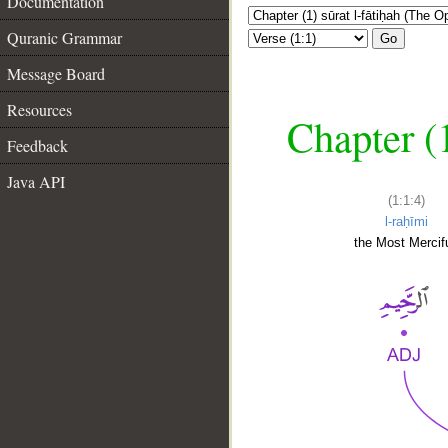
Documentation
Quranic Grammar
Go
Message Board
Resources
Chapter (
Feedback
Java API
(1:1:4)
l-raḥīmi
the Most Mercifu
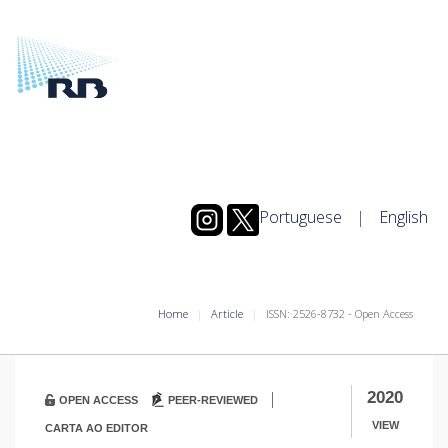
Portuguese
|
English
Home
Article
ISSN: 2526-8732 - Open Access
|
2020
OPEN ACCESS
PEER-REVIEWED
VIEW
CARTA AO EDITOR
--------------------------------------------------
Please reproduce the text of all the entries above word for word, leaving out the pictures.

# [Solution below]
Documentation
Quranic Grammar
Go
Message Board
Resources
Chapter (
Feedback
Java API
(1:1:4)
l-raḥīmi
the Most Mercifu
Portuguese
|
English
Home
Article
ISSN: 2526-8732 - Open Access
|
2020
OPEN ACCESS
PEER-REVIEWED
VIEW
CARTA AO EDITOR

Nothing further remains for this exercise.